Daily Lab: Brilliantly irrelevant

Simpler, not smarter.

Daily Lab: Brilliantly irrelevant


  • Avoid being brilliantly irrelevant by focusing on actual customer wants
  • Be useful and helpful instead of making things more complicated
  • Value comes from being relevant, not merely intelligent

Why read the rest:

  • Dive deeper into industry expertise on why relevance and simplicity beat brilliance in business

Famous 20th century advertiser David Ogilvy once warned against “skidding about on what my brother Francis called ‘the slippery surface of irrelevant brilliance.’”

It’s an easy thing to do, when you own a business and you care a lot about it, and the problem you’re solving.

You might end up obsessing over being “the best,” even if the customer wants something else—or something more.

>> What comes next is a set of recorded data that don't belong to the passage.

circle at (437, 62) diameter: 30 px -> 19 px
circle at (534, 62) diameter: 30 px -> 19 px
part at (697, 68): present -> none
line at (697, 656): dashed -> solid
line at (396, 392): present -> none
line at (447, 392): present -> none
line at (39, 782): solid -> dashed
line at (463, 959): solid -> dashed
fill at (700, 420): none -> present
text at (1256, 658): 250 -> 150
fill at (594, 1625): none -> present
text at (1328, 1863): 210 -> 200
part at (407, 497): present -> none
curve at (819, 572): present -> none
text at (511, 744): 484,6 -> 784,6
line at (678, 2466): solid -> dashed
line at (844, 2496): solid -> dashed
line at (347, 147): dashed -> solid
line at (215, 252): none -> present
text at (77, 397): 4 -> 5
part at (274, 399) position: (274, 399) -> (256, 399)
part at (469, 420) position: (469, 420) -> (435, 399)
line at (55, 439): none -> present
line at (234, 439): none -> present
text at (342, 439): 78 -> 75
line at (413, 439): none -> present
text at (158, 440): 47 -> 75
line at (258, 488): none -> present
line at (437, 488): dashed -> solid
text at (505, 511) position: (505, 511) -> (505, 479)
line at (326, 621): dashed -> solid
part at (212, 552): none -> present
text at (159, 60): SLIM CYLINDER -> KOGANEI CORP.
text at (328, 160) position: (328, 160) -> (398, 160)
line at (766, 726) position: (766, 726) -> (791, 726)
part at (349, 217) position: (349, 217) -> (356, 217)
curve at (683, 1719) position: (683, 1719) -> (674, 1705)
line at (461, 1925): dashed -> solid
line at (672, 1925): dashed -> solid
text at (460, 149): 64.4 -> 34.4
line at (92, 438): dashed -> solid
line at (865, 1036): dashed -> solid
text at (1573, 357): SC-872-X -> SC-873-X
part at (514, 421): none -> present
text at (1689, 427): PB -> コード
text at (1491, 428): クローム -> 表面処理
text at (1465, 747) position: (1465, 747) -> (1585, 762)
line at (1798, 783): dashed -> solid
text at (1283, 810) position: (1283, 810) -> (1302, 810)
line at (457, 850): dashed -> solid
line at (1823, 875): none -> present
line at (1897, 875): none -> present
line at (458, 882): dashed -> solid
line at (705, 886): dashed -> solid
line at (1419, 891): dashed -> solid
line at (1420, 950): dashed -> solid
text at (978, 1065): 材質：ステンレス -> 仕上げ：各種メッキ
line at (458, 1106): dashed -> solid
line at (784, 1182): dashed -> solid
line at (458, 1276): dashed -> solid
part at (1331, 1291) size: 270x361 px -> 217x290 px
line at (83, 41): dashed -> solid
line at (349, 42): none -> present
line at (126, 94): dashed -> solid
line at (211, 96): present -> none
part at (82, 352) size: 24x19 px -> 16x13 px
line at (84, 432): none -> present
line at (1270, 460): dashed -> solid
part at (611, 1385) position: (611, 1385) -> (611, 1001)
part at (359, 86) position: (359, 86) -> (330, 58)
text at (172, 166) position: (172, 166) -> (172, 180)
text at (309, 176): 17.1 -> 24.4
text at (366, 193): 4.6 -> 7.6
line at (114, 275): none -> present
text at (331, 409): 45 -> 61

You might demand to be the cheapest, even if the customer needs more value—or is suspicious of a too-good deal.

You may even strive to be the smartest—even if your prospects have no idea what you’re talking about.

Instead, as Ton Dobbe wrote in The Remarkable Effect, “The more relevant you appear in the eyes of your ideal customer, the bigger your success.”

It’s not about being brilliant, it’s about being useful. Helpful.

It’s about demonstrating our value, not our intelligence.

Like David A. Fields wrote in The Irresistible Consultant’s Guide to Winning Clients, “Executives are far more likely to buy a solution they understand than one that seems mystifyingly complex, difficult to grasp or shrouded in mystery.”

Instead, he writes, “they intuitively adopt Occam’s razor: the simplest explanation is usually the correct one.”

We don’t get clients by making things more complicated.

We earn their confidence by making things simpler.